**Data extracted from a listing**
* * *

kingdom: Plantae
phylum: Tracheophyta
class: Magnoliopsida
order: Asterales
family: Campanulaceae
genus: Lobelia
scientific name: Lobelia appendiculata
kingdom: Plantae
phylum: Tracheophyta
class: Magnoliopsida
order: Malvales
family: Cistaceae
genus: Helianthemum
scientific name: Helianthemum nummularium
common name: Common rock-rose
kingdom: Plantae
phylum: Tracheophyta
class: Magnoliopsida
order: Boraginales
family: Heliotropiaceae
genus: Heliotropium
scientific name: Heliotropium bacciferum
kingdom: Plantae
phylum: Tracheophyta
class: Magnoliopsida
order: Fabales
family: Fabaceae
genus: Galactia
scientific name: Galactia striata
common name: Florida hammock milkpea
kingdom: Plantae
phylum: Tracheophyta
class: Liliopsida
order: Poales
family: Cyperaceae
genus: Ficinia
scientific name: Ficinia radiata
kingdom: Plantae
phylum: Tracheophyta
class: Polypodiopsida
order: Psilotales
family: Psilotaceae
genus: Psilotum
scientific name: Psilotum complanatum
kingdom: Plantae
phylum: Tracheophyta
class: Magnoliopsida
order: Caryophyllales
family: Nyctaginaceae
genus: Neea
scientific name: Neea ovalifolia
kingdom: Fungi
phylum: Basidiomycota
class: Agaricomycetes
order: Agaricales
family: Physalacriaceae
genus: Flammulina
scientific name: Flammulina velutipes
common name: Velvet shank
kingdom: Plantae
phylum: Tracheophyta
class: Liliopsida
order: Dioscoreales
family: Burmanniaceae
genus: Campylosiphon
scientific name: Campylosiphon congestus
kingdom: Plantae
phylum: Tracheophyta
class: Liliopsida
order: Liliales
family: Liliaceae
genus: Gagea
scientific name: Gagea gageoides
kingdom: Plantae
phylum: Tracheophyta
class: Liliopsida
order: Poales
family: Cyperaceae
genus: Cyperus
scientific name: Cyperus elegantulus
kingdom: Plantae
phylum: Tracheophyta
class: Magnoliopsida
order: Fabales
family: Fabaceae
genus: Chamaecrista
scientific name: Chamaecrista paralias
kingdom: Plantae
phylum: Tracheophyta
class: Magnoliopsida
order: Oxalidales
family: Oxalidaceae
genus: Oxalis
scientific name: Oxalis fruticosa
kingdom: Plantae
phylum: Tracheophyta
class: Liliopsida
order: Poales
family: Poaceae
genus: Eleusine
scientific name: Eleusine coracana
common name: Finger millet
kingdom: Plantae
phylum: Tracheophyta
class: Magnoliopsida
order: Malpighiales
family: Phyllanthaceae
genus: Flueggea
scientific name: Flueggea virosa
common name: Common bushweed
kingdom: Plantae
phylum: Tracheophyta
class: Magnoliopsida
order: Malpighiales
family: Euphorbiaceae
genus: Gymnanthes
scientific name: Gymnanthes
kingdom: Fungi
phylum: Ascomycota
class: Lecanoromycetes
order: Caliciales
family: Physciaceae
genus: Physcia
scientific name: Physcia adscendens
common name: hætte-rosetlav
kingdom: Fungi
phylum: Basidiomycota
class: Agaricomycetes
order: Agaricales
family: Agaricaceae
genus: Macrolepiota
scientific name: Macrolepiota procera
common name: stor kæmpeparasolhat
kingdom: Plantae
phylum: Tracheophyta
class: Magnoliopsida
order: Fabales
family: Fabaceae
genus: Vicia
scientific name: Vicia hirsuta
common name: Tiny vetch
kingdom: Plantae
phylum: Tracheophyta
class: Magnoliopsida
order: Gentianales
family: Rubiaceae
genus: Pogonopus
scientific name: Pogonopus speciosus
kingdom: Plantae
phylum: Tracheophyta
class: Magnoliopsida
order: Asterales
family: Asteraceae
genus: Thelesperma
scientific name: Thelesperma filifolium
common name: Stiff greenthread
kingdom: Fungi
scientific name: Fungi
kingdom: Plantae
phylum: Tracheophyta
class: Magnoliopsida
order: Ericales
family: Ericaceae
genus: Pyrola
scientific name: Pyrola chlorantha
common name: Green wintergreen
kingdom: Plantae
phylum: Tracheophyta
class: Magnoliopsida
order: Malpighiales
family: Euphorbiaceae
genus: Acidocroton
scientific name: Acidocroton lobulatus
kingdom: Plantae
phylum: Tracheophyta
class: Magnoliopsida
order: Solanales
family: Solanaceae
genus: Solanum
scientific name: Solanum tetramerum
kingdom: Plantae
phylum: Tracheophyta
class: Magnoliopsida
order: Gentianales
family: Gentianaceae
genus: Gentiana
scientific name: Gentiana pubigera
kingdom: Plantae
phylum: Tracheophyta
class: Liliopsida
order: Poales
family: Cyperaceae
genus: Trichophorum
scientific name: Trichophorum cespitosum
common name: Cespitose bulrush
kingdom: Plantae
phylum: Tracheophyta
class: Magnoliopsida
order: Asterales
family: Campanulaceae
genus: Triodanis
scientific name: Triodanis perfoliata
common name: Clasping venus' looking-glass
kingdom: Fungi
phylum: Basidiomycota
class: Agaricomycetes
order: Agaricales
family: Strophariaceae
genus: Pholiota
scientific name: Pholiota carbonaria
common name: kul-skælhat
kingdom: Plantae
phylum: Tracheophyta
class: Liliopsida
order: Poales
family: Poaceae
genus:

* * *

Print every line of the listing above exactly, without changing anything.

**Answer below**
kingdom: Plantae
phylum: Tracheophyta
class: Magnoliopsida
order: Asterales
family: Campanulaceae
genus: Lobelia
scientific name: Lobelia appendiculata
kingdom: Plantae
phylum: Tracheophyta
class: Magnoliopsida
order: Malvales
family: Cistaceae
genus: Helianthemum
scientific name: Helianthemum nummularium
common name: Common rock-rose
kingdom: Plantae
phylum: Tracheophyta
class: Magnoliopsida
order: Boraginales
family: Heliotropiaceae
genus: Heliotropium
scientific name: Heliotropium bacciferum
kingdom: Plantae
phylum: Tracheophyta
class: Magnoliopsida
order: Fabales
family: Fabaceae
genus: Galactia
scientific name: Galactia striata
common name: Florida hammock milkpea
kingdom: Plantae
phylum: Tracheophyta
class: Liliopsida
order: Poales
family: Cyperaceae
genus: Ficinia
scientific name: Ficinia radiata
kingdom: Plantae
phylum: Tracheophyta
class: Polypodiopsida
order: Psilotales
family: Psilotaceae
genus: Psilotum
scientific name: Psilotum complanatum
kingdom: Plantae
phylum: Tracheophyta
class: Magnoliopsida
order: Caryophyllales
family: Nyctaginaceae
genus: Neea
scientific name: Neea ovalifolia
kingdom: Fungi
phylum: Basidiomycota
class: Agaricomycetes
order: Agaricales
family: Physalacriaceae
genus: Flammulina
scientific name: Flammulina velutipes
common name: Velvet shank
kingdom: Plantae
phylum: Tracheophyta
class: Liliopsida
order: Dioscoreales
family: Burmanniaceae
genus: Campylosiphon
scientific name: Campylosiphon congestus
kingdom: Plantae
phylum: Tracheophyta
class: Liliopsida
order: Liliales
family: Liliaceae
genus: Gagea
scientific name: Gagea gageoides
kingdom: Plantae
phylum: Tracheophyta
class: Liliopsida
order: Poales
family: Cyperaceae
genus: Cyperus
scientific name: Cyperus elegantulus
kingdom: Plantae
phylum: Tracheophyta
class: Magnoliopsida
order: Fabales
family: Fabaceae
genus: Chamaecrista
scientific name: Chamaecrista paralias
kingdom: Plantae
phylum: Tracheophyta
class: Magnoliopsida
order: Oxalidales
family: Oxalidaceae
genus: Oxalis
scientific name: Oxalis fruticosa
kingdom: Plantae
phylum: Tracheophyta
class: Liliopsida
order: Poales
family: Poaceae
genus: Eleusine
scientific name: Eleusine coracana
common name: Finger millet
kingdom: Plantae
phylum: Tracheophyta
class: Magnoliopsida
order: Malpighiales
family: Phyllanthaceae
genus: Flueggea
scientific name: Flueggea virosa
common name: Common bushweed
kingdom: Plantae
phylum: Tracheophyta
class: Magnoliopsida
order: Malpighiales
family: Euphorbiaceae
genus: Gymnanthes
scientific name: Gymnanthes
kingdom: Fungi
phylum: Ascomycota
class: Lecanoromycetes
order: Caliciales
family: Physciaceae
genus: Physcia
scientific name: Physcia adscendens
common name: hætte-rosetlav
kingdom: Fungi
phylum: Basidiomycota
class: Agaricomycetes
order: Agaricales
family: Agaricaceae
genus: Macrolepiota
scientific name: Macrolepiota procera
common name: stor kæmpeparasolhat
kingdom: Plantae
phylum: Tracheophyta
class: Magnoliopsida
order: Fabales
family: Fabaceae
genus: Vicia
scientific name: Vicia hirsuta
common name: Tiny vetch
kingdom: Plantae
phylum: Tracheophyta
class: Magnoliopsida
order: Gentianales
family: Rubiaceae
genus: Pogonopus
scientific name: Pogonopus speciosus
kingdom: Plantae
phylum: Tracheophyta
class: Magnoliopsida
order: Asterales
family: Asteraceae
genus: Thelesperma
scientific name: Thelesperma filifolium
common name: Stiff greenthread
kingdom: Fungi
scientific name: Fungi
kingdom: Plantae
phylum: Tracheophyta
class: Magnoliopsida
order: Ericales
family: Ericaceae
genus: Pyrola
scientific name: Pyrola chlorantha
common name: Green wintergreen
kingdom: Plantae
phylum: Tracheophyta
class: Magnoliopsida
order: Malpighiales
family: Euphorbiaceae
genus: Acidocroton
scientific name: Acidocroton lobulatus
kingdom: Plantae
phylum: Tracheophyta
class: Magnoliopsida
order: Solanales
family: Solanaceae
genus: Solanum
scientific name: Solanum tetramerum
kingdom: Plantae
phylum: Tracheophyta
class: Magnoliopsida
order: Gentianales
family: Gentianaceae
genus: Gentiana
scientific name: Gentiana pubigera
kingdom: Plantae
phylum: Tracheophyta
class: Liliopsida
order: Poales
family: Cyperaceae
genus: Trichophorum
scientific name: Trichophorum cespitosum
common name: Cespitose bulrush
kingdom: Plantae
phylum: Tracheophyta
class: Magnoliopsida
order: Asterales
family: Campanulaceae
genus: Triodanis
scientific name: Triodanis perfoliata
common name: Clasping venus' looking-glass
kingdom: Fungi
phylum: Basidiomycota
class: Agaricomycetes
order: Agaricales
family: Strophariaceae
genus: Pholiota
scientific name: Pholiota carbonaria
common name: kul-skælhat
kingdom: Plantae
phylum: Tracheophyta
class: Liliopsida
order: Poales
family: Poaceae
genus:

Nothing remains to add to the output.